Они вернулись в гостиную, и Серебрянский усадил Валерия за изящный инкрустированный столик вблизи камина. На нем стояла богатая ваза с ассорти свежих фруктов и блюдо с аппетитными бутербродами на любой вкус.

— Это так, для разминки, — заметил Серебрянский, открывая бар, заставленный несметным количеством всевозможных бутылок. — Внизу, в подсобке Алим шашлычки по-карски готовит — пальчики проглотишь! И наше, морское блюдо будет — кальмары по особому рецепту. Питие сам выбирай: водка, коньяк приличный есть, шотландское виски…

— Пожалуй виски, — сказал Каретников. Коньяк уже был с утра в «Пикадоре», а недопитая водка рядом с мертвым Игорем до сих пор стояла у него перед глазами.

Юлий Викентьевич на правах хозяина плеснул ему виски из пузатой бутылки, сам же предпочел простую «Столичную».

— Выпьем без тостов, не люблю излишней помпы, а потом уж и дела обсудим, — предложил он, поднимая свой бокал.

Каретников молча кивнул. Он поднес было виски ко рту, но передумал, взял со стола бутылку и решительно набулькал желтоватой жидкости по самый край. Серебрянский в изумлении взметнул брови, но смолчал. Валерий, не отрываясь, тут же осушил вместительную посудину и впился зубами в бутерброд с ветчинкой, присыпанной свежей зеленью. Вконец измученный передрягами прошедшего дня, он, по сути, впервые сегодня прикасался к еде.

— Так что у тебя стряслось? — участливо осведомился Серебрянский, выпив свою водку.

— Таланов… убит… — пережевывая бутерброд, скупо сообщил Каретников.

Некоторое время Юлий Викентьевич сидел молча и неподвижно, словно осмысливая столь ошеломляющую информацию.

— Надеюсь, ты не шутишь? — спросил он после паузы, осторожно, будто к взрывному устройству, прикасаясь к бутылке «Столичной».

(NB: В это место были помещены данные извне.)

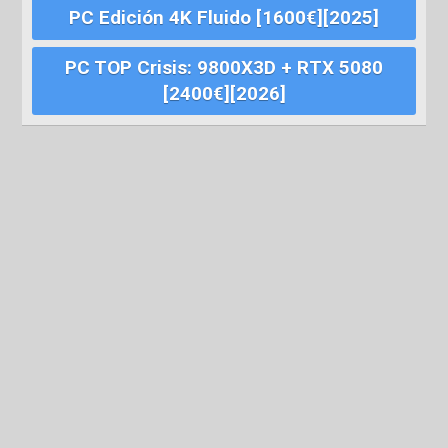
PC Edición 4K Fluido [1600€][2025]
PC TOP Crisis: 9800X3D + RTX 5080
[2400€][2026]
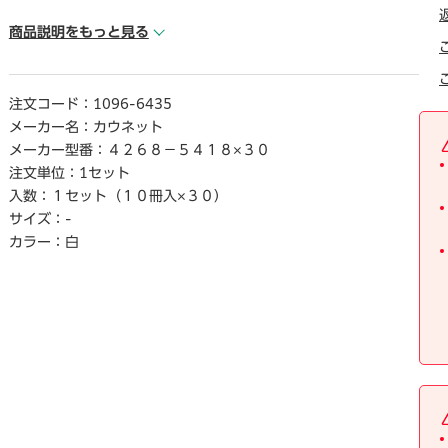
● レ―ルカラ―／白
● サイズ／A4縦
商品説明をもっと見る
● 寸法／タテ309×ヨコ222×レ―ル幅4.4mm
● シ―ト厚さ／0.2mm
● 材質／再生PP
注文コード：
1096-6435
● 収容枚数／約20枚
メーカー名：
カウネット
● 仕様／名刺用スリット付
メーカー型番：
４２６８－５４１８×３０
● 単位（入数）／1セット（10冊入×30）
注文単位：
1セット
入数：
１セット（１０冊入×３０）
【ご注意事項】
サイズ：
-
※この商品は、商品デザイン、パッケ―ジが予告なく変更される
場合があります。
カラー：
白
※レ―ルの収納枚数に対して、綴じ枚数が少ない場合、書類が抜
け落ちることがあります。
【デジタルカタログ】
※こちらの商品のデジタルカタログペ―ジは、画像下のリンクか
らご覧いただけます。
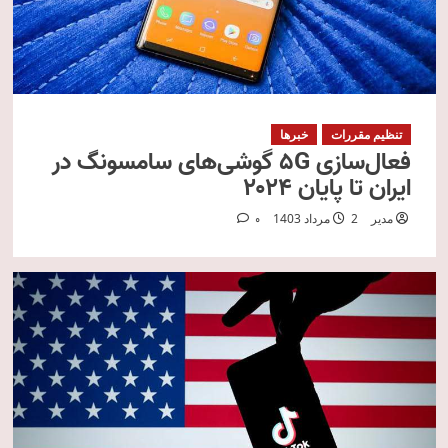
تنظیم مقررات
خبرها
فعال‌سازی 5G گوشی‌های سامسونگ در
ایران تا پایان ۲۰۲۴
مدیر
2 مرداد 1403
0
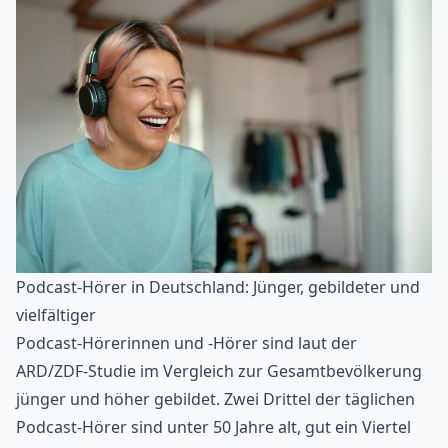
Podcast-Hörer in Deutschland: Jünger, gebildeter und
vielfältiger
Podcast-Hörerinnen und -Hörer sind laut der
ARD/ZDF-Studie im Vergleich zur Gesamtbevölkerung
jünger und höher gebildet. Zwei Drittel der täglichen
Podcast-Hörer sind unter 50 Jahre alt, gut ein Viertel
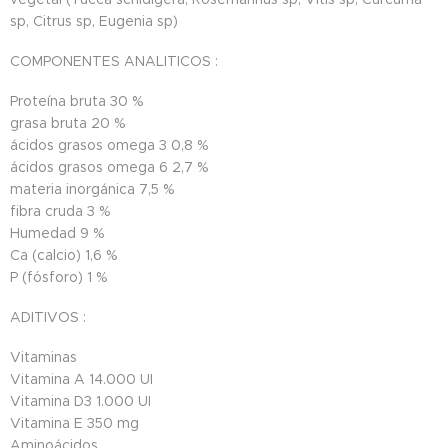
sp, Citrus sp, Eugenia sp)
COMPONENTES ANALITICOS :
Proteína bruta
30 %
grasa bruta
20 %
ácidos grasos omega 3
0,8 %
ácidos grasos omega 6
2,7 %
materia inorgánica
7,5 %
fibra cruda
3 %
Humedad
9 %
Ca (calcio)
1,6 %
P (fósforo)
1 %
ADITIVOS :
Vitaminas
Vitamina A
14.000 UI
Vitamina D3
1.000 UI
Vitamina E
350 mg
Aminoácidos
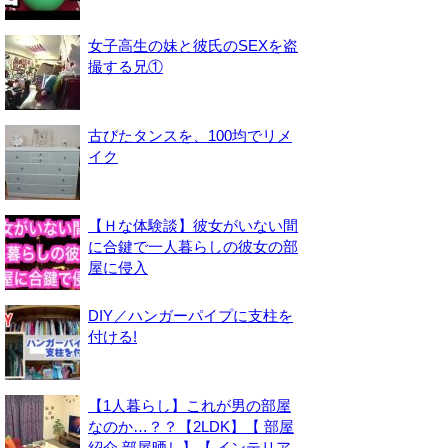
女子高生の妹と彼氏のSEXを盗
撮する兄①
古びたタンスを、100均でリメ
イク
【Ｈな体験談】彼女がいない間
に合鍵で一人暮らしの彼女の部
屋に侵入
DIY／ハンガーパイプに支柱を
付ける!
【1人暮らし】これが男の部屋
なのか…？？【2LDK】【 部屋
紹介 部屋晒し】【 インテリア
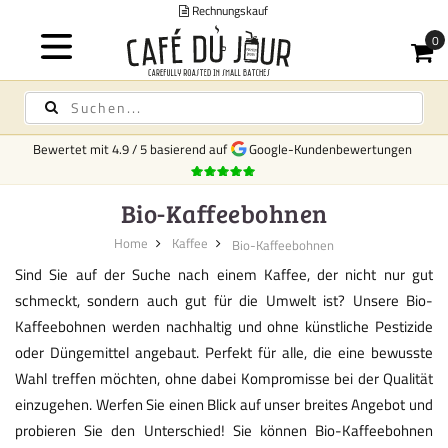
Rechnungskauf
Bewertet mit
4.9
/
5
basierend auf
Google-Kundenbewertungen
Bio-Kaffeebohnen
Home
Kaffee
Bio-Kaffeebohnen
Sind Sie auf der Suche nach einem Kaffee, der nicht nur gut
schmeckt, sondern auch gut für die Umwelt ist? Unsere Bio-
Kaffeebohnen werden nachhaltig und ohne künstliche Pestizide
oder Düngemittel angebaut. Perfekt für alle, die eine bewusste
Wahl treffen möchten, ohne dabei Kompromisse bei der Qualität
einzugehen. Werfen Sie einen Blick auf unser breites Angebot und
probieren Sie den Unterschied! Sie können Bio-Kaffeebohnen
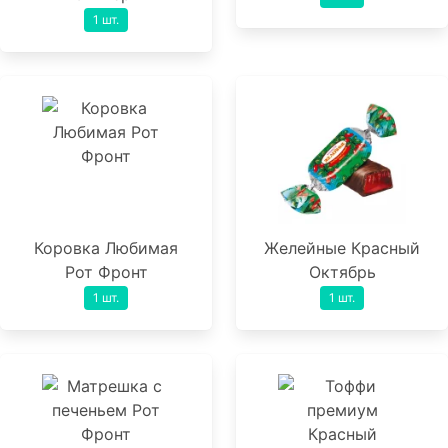
1 шт.
Коровка Любимая
Желейные Красный
Рот Фронт
Октябрь
1 шт.
1 шт.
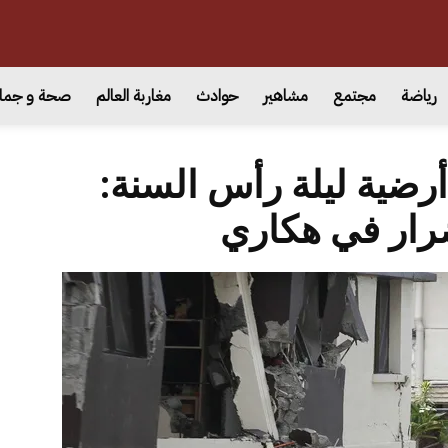
رياضة
مجتمع
مشاهير
حوادث
مغاربة العالم
صحة و جما
أرضية ليلة رأس السنة:
ار في هكاري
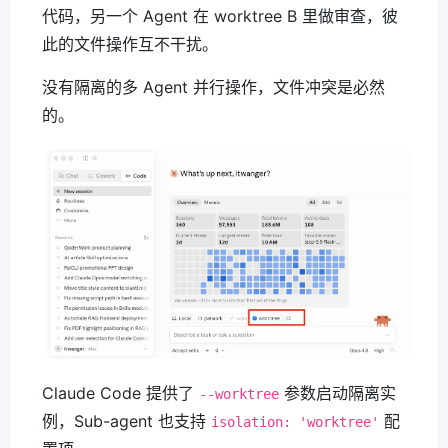
代码，另一个 Agent 在 worktree B 里做审查，彼
此的文件操作互不干扰。
没有隔离的多 Agent 并行操作，文件冲突是必然
的。
Claude Code 提供了
参数启动隔离实
--worktree
例，Sub-agent 也支持
配
isolation: 'worktree'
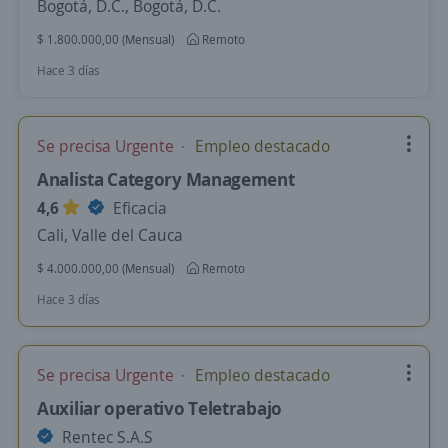
Bogotá, D.C., Bogotá, D.C.
$ 1.800.000,00 (Mensual)
Remoto
Hace 3 días
Se precisa Urgente
Empleo destacado
Analista Category Management
4,6
Eficacia
Cali, Valle del Cauca
$ 4.000.000,00 (Mensual)
Remoto
Hace 3 días
Se precisa Urgente
Empleo destacado
Auxiliar operativo Teletrabajo
Rentec S.A.S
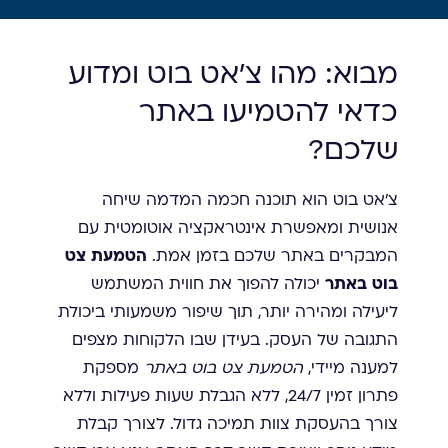
מבוא: מהו צ'אט בוט ומדוע
כדאי להטמיעו באתר
שלכם?
צ'אט בוט הוא תוכנה חכמה המדמה שיחה
אנושית ומאפשרת אינטראקציה אוטומטית עם
המבקרים באתר שלכם בזמן אמת.
הטמעת צט
בוט באתר
יכולה להפוך את חווית המשתמש
ליעילה ומהירה יותר, תוך שיפור משמעותי ביכולת
התגובה של העסק. בעידן שבו הלקוחות מצפים
למענה מיידי,
הטמעת צט בוט באתר
מספקת
פתרון זמין 24/7, ללא הגבלת שעות פעילות וללא
צורך בהעסקת צוות תמיכה גדול. לצורך קבלת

— Какие уж тут шутки, Юлий Викентьевич, меня до сих пор колотит.

Каретников наполнил свой бокал виски, правда, на сей раз лишь на треть. Он, не дожидаясь, выпил, Серебрянский последовал за ним. Казалось, эта трагедия опечалила его ничуть не меньше самого Валерия.

После этого Каретников, ничего не утаивая, подробно поведал о всех своих злоключениях, закончив жуткой историей на даче. И в конце добавил:

— Эх, Игорь… За что же его так… Я по натуре человек не жестокий, но знать бы, кто это сотворил — собственными руками придушил, и сердце не дрогнуло бы.

— Ну, что ж, Валерик, могу сказать одно, — дослушав его до конца, с сожалением в голосе проговорил Серебрянский, — твои дела скверные, ты теперь, получается, крайний.

— Да я это и без вас знаю, — отозвался Каретников. — И не надо смягчать краски, Юлий Викентьевич… Дела мои не просто скверные, а, если называть вещи своими именами, хреновые донельзя.